§ **Task statement**:
Pictures aside, print all of the data below exactly as written.

Content starts

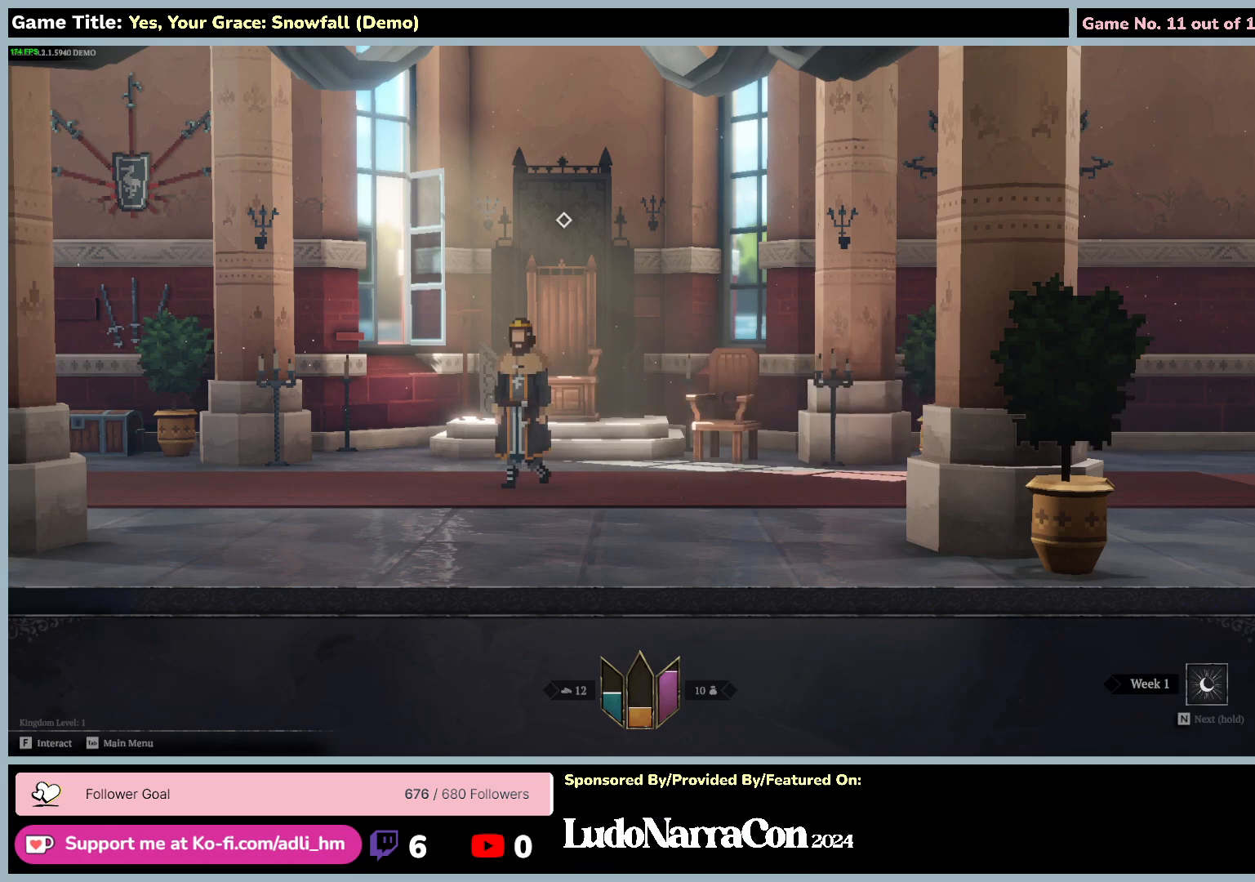
{"keys": ["a"], "mouse": [], "events": []}
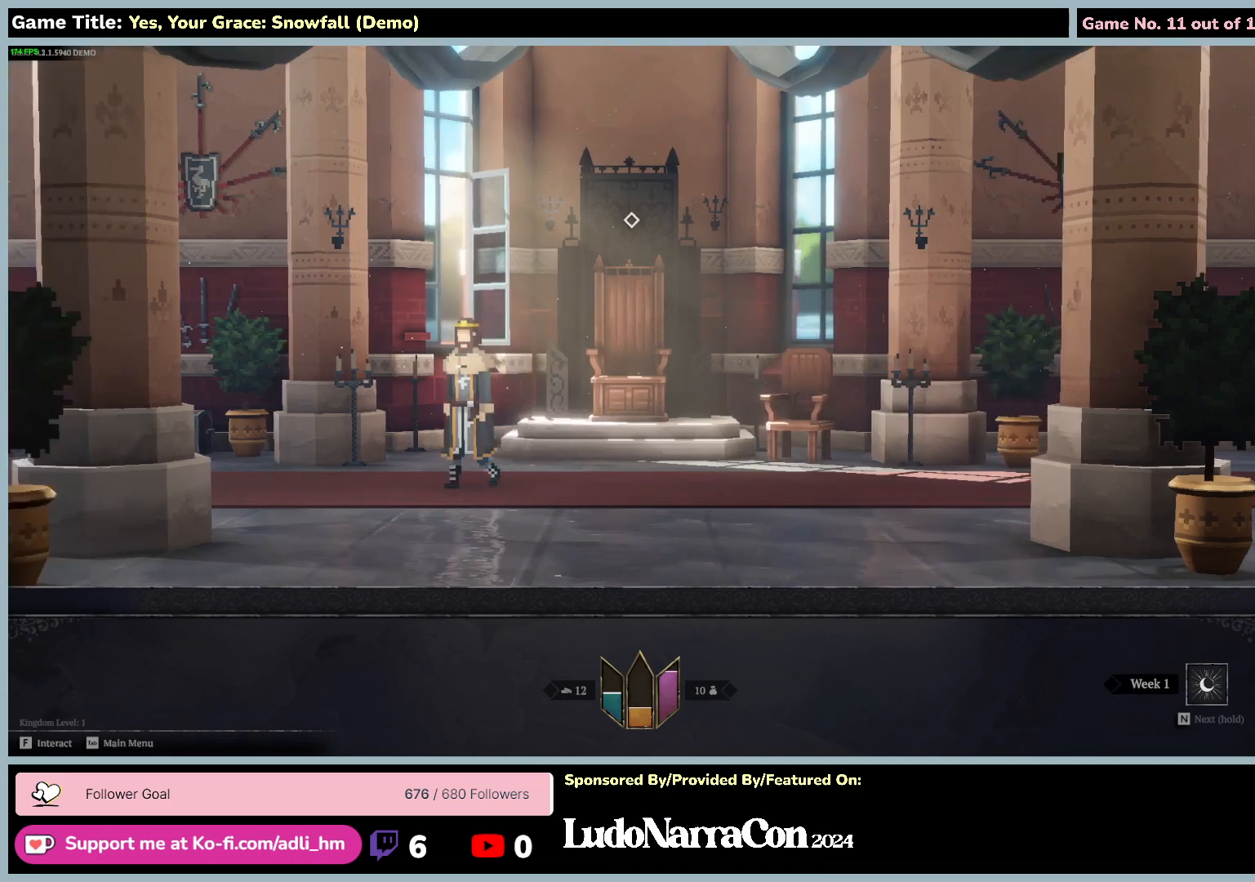
{"keys": ["a"], "mouse": [], "events": []}
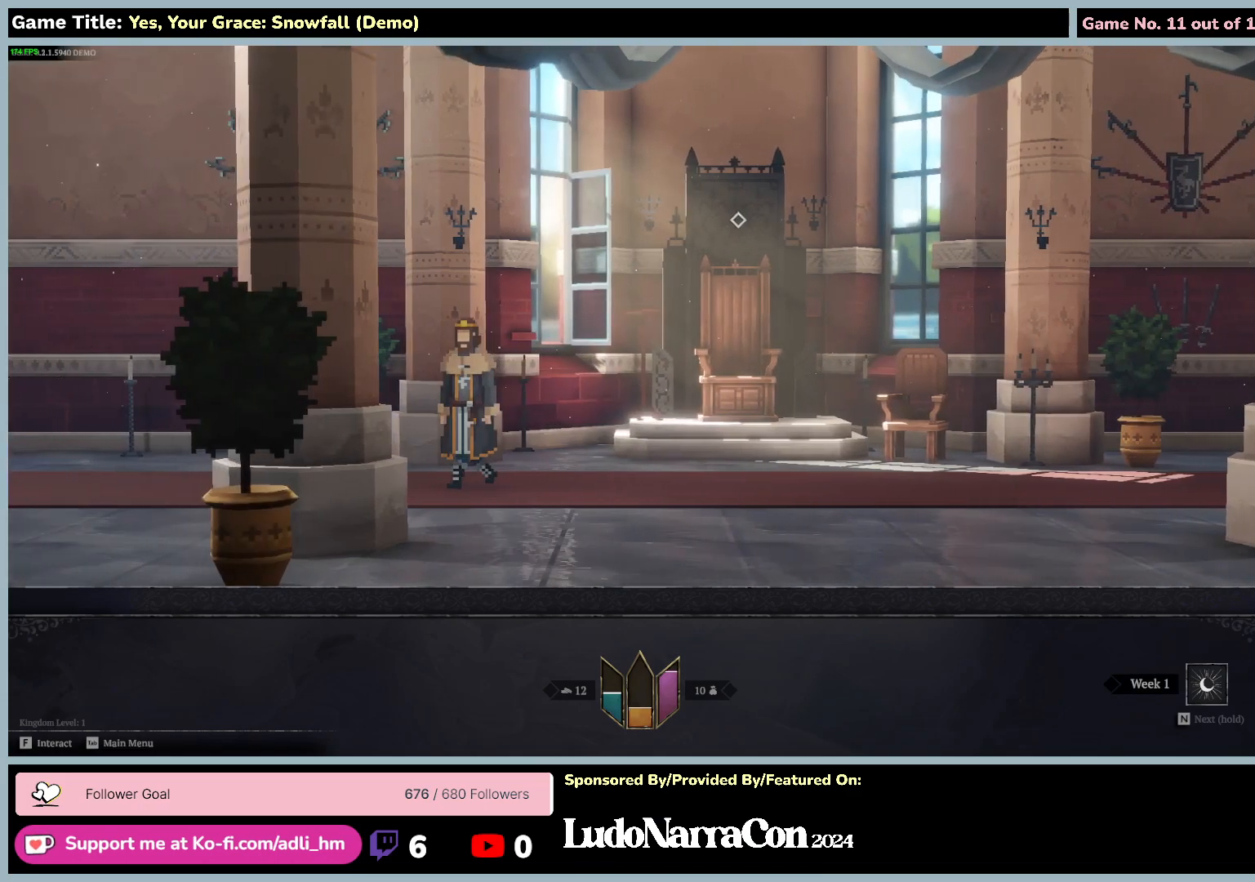
{"keys": ["a"], "mouse": [], "events": []}
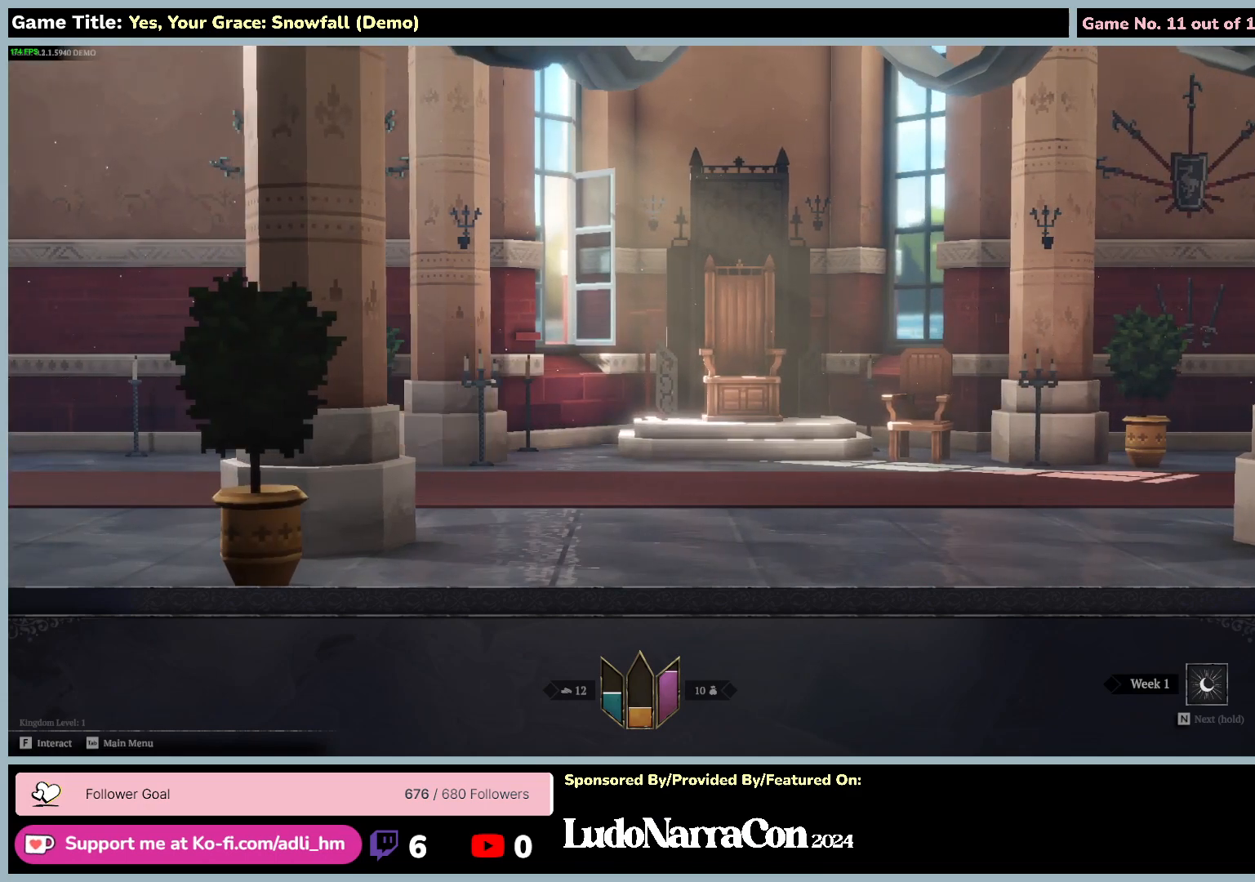
{"keys": ["a"], "mouse": [], "events": []}
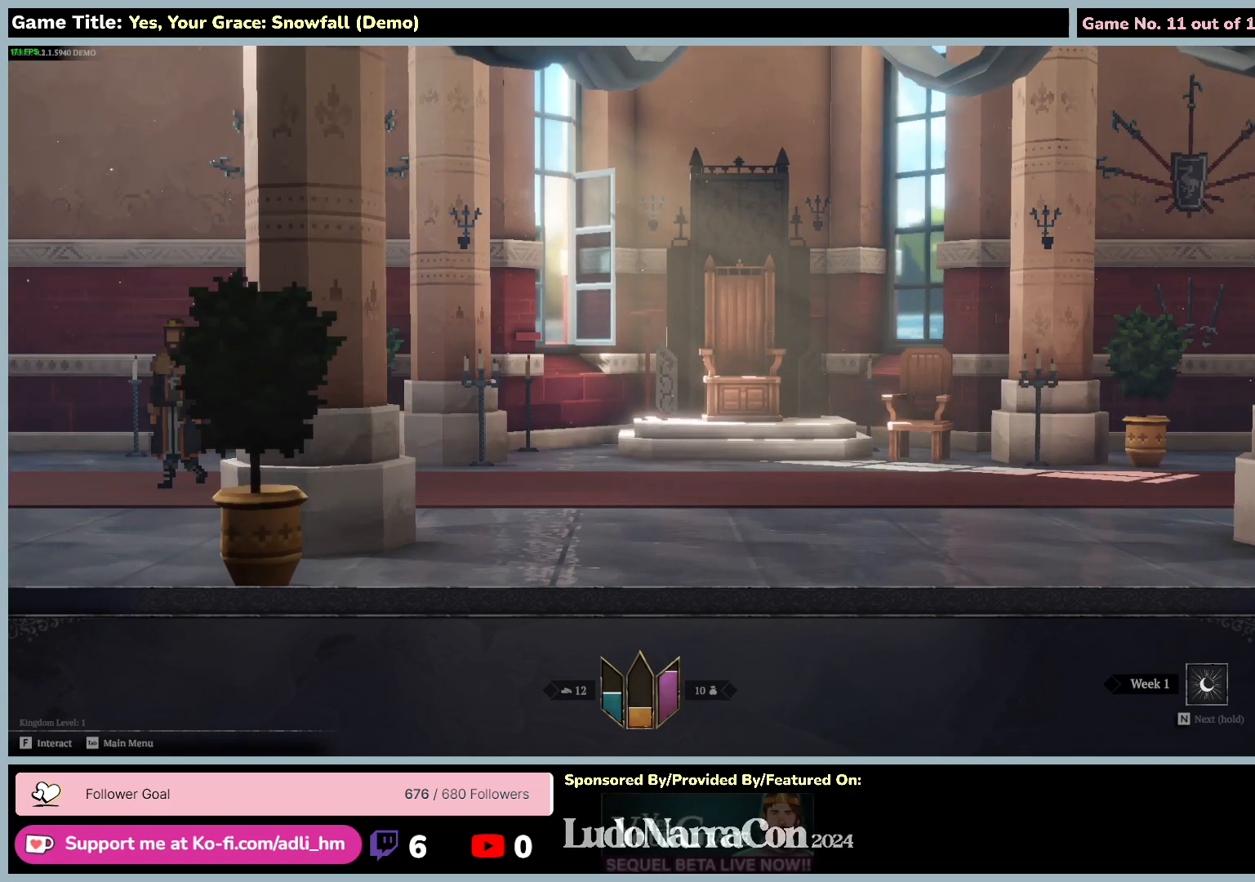
{"keys": ["a"], "mouse": [], "events": []}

Content ends

§ **Reply**:
{"keys": ["a"], "mouse": [], "events": []}
{"keys": ["a"], "mouse": [], "events": []}
{"keys": ["a"], "mouse": [], "events": []}
{"keys": ["a"], "mouse": [], "events": []}
{"keys": ["a"], "mouse": [], "events": []}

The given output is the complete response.